=== Begin Enclosure ===
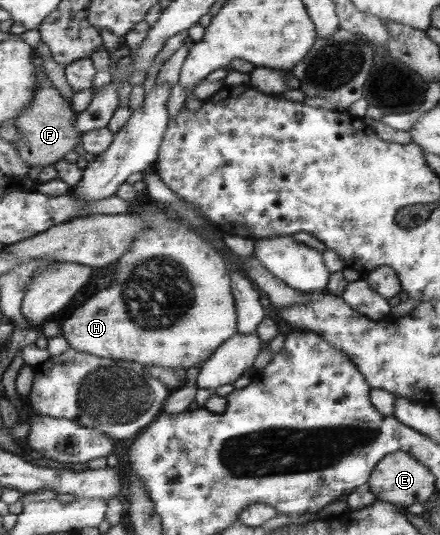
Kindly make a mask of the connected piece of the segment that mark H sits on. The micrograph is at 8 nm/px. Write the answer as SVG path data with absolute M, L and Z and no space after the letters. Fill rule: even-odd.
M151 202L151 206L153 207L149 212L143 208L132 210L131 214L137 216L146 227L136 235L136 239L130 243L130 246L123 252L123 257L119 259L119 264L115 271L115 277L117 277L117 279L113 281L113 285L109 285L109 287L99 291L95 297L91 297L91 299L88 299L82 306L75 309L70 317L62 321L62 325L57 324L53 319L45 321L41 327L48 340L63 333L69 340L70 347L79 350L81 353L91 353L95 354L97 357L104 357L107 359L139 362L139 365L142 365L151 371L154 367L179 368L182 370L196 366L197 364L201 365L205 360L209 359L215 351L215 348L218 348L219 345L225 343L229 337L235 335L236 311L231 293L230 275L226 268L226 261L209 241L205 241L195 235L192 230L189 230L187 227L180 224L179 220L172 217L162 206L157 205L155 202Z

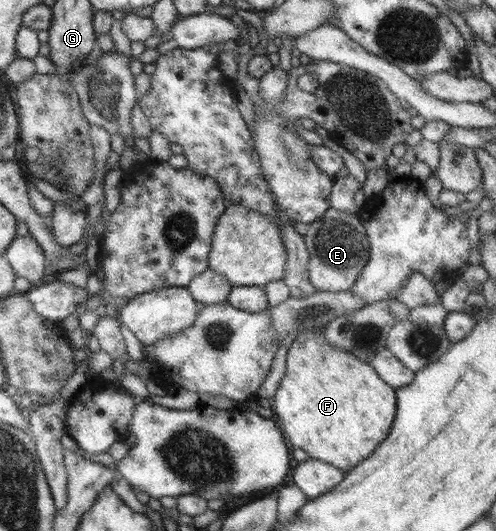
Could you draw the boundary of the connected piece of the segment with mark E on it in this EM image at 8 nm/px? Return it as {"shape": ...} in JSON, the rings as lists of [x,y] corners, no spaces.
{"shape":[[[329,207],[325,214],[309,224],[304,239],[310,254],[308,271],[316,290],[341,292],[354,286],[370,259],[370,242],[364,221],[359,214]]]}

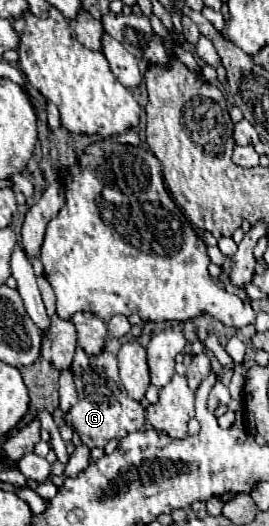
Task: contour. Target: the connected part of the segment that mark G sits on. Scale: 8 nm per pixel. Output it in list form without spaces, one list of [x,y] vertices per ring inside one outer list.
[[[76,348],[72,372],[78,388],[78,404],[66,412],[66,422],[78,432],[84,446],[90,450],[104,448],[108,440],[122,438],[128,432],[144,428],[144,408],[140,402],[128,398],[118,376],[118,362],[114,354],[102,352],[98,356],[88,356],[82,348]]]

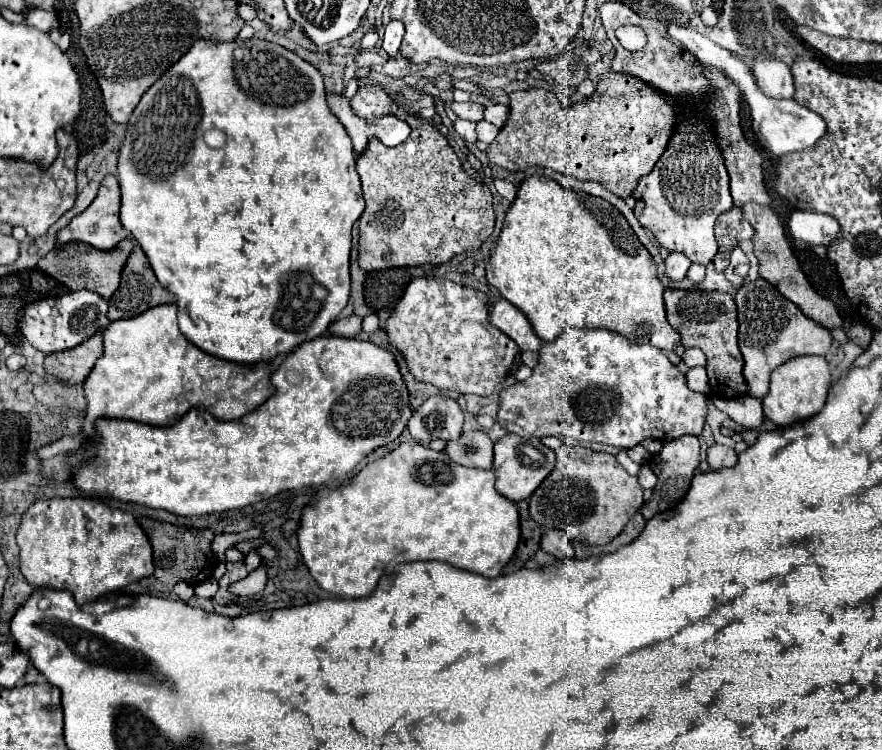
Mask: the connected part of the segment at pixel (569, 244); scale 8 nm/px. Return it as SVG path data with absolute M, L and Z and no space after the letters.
=== End Enclosure ===
=== Begin Enclosure ===
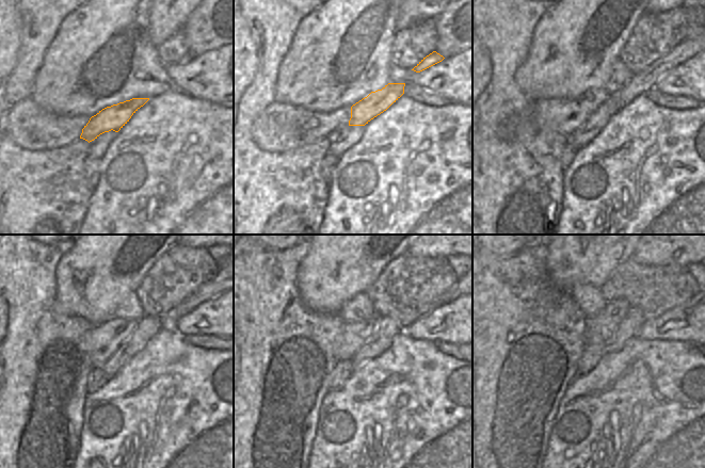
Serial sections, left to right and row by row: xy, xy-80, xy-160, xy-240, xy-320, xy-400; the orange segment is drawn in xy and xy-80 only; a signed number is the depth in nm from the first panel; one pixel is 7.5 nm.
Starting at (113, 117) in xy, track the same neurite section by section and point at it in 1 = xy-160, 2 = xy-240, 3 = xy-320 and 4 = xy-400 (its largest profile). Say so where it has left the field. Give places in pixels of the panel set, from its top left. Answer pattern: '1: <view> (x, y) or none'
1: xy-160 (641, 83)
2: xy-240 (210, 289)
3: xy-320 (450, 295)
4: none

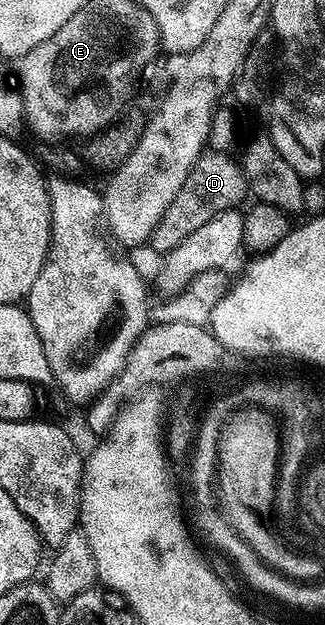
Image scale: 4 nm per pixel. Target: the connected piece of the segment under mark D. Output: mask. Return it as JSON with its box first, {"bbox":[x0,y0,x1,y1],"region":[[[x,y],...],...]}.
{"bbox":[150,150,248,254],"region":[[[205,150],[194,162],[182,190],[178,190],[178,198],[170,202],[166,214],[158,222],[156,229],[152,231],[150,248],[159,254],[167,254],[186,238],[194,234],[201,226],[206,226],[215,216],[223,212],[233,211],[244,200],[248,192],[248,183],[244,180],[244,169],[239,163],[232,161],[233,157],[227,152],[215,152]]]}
=== End Enclosure ===
Nothing but the lines above from the one that has "Task: contour. Target: the" down to the one that has "Mask: the connected" belongs in the answer, copied exactly, without pictures.

Response box
Task: contour. Target: the connected part of the segment that mark G sits on. Scale: 8 nm per pixel. Output it in list form without spaces, one list of [x,y] vertices per ring inside one outer list.
[[[76,348],[72,372],[78,388],[78,404],[66,412],[66,422],[78,432],[84,446],[90,450],[104,448],[108,440],[122,438],[128,432],[144,428],[144,408],[140,402],[128,398],[118,376],[118,362],[114,354],[102,352],[98,356],[88,356],[82,348]]]

Mask: the connected part of the segment at pixel (569, 244); scale 8 nm/px. Return it as SVG path data with absolute M, L and Z and no space after the letters.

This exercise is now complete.